Para pessoas que não são conhecedoras da ciência política e de outros campos ligados mais diretamente às problemáticas do Estado – como é o nosso caso – talvez seja difícil romper o silêncio nesse contexto para afirmar uma posição diante de tudo que está acontecendo no Brasil. Entretanto, a difícil constatação de que o silêncio é igualmente uma ação – tanto quanto os gritos, os panelaços ou as cuspidas – faz com que em algum momento a condição paradoxal da ação de não agir se torne insuportável. Este é o caso da motivação que movimenta esta breve problematização.
O que ocorreu nos últimos meses no país é aterrorizante.

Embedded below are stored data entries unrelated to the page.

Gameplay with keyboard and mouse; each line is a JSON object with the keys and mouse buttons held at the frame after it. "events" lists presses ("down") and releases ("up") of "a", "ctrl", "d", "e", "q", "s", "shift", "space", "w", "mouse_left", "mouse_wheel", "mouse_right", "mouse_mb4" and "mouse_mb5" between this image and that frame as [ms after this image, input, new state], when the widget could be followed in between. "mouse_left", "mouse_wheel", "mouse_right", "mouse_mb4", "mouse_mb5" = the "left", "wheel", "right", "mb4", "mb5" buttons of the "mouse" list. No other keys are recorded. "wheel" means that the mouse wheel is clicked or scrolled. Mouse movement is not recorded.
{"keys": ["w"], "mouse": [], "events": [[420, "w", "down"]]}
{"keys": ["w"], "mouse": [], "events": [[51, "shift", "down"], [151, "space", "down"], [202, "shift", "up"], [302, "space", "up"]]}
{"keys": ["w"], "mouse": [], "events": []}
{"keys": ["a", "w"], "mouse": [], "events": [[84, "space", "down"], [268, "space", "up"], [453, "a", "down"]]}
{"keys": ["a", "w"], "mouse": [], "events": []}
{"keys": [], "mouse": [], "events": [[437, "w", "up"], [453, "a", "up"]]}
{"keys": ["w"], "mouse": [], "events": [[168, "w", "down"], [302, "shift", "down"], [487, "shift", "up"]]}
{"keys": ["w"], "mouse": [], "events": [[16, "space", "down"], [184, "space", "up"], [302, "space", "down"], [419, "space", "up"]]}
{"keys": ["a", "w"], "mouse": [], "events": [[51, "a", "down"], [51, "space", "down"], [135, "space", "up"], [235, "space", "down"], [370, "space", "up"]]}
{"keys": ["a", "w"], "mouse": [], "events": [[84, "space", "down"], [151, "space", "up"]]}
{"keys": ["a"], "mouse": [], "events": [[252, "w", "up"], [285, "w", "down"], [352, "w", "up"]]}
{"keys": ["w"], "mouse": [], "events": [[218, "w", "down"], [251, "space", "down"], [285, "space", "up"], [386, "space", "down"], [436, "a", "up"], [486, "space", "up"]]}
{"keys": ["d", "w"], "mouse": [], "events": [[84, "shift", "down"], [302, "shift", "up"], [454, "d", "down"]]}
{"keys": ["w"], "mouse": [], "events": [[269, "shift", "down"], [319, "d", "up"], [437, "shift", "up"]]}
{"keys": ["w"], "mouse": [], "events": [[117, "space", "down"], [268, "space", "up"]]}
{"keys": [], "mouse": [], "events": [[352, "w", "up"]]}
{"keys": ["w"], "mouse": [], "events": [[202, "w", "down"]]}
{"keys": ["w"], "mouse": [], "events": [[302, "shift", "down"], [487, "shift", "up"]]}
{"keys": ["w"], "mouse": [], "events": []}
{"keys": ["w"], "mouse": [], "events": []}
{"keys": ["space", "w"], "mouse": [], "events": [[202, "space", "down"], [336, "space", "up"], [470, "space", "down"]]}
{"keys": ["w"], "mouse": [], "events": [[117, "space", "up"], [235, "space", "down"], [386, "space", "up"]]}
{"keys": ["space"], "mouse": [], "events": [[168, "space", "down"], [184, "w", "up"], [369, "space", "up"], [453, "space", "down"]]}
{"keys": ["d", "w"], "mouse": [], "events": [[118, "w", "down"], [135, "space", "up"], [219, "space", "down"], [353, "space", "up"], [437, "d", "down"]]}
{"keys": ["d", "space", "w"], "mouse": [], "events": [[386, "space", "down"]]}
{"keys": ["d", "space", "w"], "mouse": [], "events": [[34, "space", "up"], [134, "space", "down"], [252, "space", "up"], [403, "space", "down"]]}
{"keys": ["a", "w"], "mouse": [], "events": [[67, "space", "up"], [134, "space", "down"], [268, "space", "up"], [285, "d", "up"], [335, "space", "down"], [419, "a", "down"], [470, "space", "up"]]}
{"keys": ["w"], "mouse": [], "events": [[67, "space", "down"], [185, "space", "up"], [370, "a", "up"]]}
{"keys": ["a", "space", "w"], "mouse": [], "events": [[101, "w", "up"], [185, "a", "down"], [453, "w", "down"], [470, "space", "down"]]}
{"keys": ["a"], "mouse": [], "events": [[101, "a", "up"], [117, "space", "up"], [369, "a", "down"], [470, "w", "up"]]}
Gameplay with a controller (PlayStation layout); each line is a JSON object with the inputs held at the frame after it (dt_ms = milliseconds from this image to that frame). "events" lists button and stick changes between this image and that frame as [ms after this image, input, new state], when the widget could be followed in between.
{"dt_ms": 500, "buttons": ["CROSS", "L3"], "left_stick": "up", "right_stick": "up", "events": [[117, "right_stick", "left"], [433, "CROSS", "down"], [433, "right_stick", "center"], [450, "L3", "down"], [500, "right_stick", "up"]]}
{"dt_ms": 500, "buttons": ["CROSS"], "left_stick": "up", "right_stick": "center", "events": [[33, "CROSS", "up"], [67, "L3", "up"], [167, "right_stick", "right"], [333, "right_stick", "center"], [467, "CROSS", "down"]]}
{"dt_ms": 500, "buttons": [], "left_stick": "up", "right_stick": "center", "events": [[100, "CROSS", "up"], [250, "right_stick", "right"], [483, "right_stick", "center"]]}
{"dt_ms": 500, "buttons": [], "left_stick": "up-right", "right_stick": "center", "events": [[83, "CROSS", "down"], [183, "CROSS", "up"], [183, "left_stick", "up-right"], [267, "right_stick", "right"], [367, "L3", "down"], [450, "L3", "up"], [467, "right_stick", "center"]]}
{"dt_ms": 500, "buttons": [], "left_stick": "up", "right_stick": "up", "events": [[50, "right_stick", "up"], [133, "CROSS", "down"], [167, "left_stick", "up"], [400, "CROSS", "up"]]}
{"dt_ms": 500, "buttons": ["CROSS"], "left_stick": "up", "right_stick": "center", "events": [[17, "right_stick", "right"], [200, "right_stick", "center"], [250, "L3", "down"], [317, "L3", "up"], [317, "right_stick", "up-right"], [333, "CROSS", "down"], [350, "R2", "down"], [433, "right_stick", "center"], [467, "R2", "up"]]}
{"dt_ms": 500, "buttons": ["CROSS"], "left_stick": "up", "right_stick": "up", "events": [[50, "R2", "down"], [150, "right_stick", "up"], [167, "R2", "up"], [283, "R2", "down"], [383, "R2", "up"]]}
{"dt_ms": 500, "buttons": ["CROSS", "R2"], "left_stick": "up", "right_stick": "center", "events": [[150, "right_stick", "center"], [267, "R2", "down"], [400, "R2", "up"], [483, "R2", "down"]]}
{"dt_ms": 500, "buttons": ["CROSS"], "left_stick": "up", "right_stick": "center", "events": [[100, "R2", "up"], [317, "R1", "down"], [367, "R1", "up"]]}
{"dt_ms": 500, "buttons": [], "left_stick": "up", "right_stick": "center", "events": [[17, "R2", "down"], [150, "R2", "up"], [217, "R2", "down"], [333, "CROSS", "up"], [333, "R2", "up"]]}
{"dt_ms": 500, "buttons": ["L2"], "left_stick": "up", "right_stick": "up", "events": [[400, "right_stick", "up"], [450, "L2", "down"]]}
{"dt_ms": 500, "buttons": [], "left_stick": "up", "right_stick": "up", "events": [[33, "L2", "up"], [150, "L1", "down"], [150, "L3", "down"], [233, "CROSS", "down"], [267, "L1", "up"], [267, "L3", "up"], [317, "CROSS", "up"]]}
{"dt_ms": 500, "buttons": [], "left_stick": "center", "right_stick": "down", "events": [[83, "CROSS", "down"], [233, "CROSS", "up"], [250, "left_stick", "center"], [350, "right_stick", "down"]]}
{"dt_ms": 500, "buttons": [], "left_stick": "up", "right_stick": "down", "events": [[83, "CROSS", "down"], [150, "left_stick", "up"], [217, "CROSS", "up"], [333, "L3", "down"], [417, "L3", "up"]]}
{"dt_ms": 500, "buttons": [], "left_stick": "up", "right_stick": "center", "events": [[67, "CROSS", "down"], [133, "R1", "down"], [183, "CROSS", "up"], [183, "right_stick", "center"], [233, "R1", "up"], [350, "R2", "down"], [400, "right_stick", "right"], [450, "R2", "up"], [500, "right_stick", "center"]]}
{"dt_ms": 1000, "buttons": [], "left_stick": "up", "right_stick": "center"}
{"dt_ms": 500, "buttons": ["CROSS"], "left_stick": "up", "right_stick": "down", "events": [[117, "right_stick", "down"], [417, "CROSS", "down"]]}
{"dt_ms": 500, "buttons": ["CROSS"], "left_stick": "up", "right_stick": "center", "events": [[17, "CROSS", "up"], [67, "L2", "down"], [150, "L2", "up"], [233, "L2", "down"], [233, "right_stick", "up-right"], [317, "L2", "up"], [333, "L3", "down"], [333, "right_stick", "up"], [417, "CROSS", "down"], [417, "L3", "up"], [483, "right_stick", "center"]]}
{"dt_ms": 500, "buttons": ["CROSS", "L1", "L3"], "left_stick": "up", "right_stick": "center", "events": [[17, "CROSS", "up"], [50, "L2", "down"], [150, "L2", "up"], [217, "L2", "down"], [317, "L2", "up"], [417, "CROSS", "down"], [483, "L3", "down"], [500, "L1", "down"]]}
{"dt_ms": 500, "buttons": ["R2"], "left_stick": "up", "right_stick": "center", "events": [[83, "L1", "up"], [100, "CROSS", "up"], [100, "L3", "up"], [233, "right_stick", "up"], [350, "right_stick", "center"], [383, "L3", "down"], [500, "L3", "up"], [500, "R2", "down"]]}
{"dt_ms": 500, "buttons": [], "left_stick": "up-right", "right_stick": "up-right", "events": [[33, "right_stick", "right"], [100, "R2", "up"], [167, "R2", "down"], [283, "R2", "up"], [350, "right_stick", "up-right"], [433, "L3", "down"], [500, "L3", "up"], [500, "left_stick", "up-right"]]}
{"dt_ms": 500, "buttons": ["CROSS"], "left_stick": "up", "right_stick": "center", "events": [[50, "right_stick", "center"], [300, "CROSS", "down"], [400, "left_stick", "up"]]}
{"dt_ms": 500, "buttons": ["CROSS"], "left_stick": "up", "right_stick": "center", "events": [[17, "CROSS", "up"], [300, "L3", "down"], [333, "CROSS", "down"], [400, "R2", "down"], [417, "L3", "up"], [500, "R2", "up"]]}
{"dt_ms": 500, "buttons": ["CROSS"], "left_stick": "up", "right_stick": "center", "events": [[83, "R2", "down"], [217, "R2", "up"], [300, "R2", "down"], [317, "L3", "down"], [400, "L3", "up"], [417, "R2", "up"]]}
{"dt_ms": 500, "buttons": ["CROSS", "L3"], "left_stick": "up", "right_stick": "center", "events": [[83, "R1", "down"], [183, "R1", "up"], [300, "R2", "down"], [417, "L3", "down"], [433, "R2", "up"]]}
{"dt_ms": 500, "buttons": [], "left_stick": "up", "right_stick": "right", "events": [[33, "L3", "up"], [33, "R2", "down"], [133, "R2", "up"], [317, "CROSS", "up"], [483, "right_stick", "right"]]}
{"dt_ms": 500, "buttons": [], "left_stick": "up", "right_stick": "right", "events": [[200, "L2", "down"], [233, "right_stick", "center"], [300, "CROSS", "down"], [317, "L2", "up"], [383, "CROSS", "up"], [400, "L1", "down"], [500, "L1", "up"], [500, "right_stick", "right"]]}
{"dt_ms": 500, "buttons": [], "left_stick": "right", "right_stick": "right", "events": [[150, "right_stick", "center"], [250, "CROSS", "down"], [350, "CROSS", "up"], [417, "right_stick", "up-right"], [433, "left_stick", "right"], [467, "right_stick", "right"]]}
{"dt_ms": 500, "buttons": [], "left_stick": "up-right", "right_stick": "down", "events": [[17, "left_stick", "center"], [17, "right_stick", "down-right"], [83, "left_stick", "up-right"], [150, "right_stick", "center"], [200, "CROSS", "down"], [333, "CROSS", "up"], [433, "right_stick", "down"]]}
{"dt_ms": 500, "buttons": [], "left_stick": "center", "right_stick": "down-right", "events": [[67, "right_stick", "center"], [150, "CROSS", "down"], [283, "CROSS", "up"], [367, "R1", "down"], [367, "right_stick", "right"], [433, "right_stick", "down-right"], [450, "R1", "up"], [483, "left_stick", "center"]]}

Claro, muito do terror adveio do resultado, das imagens que assistimos estarrecidos dos rostos que animam a estrutura burocrática do nosso Estado, dos atos oriundos daqueles que dão vida a essa estrutura administrativa; mas muito mais aterrorizante é a dificuldade de uma reflexão e de ver o que de fato “alimenta” todo este contexto. E o que “de fato” alimenta e sustenta esse contexto? Por estarmos falando desde a psicologia – mais especificamente desde a psicologia social – vamos tentar desviar das discussões para as quais no momento ainda não nos sentimos seguros em enfrentar, mas que já foram razoavelmente debatidas por personalidades que merecem crédito, como é o caso do visionário diagnóstico feito por Boaventura de Sousa Santos, ainda em 2014, sobre a calorosa reeleição da presidenta do Brasil[1], ou o artigo não menos visionário de Pedrinho Guareschi, em meados de 2015[2].
O que nos consideramos bastante competentes para discutir no atual cenário – ainda que possa soar inusitado, mas nem por isso menos verdadeiro – é o seguinte: a nossa incapacidade de discutir o atual cenário – e, antes que os que leem possam tirar conclusões precipitadas: isto não é mais uma forma rebuscada e intelectualista de não se posicionar nem tampouco um relativismo cômodo.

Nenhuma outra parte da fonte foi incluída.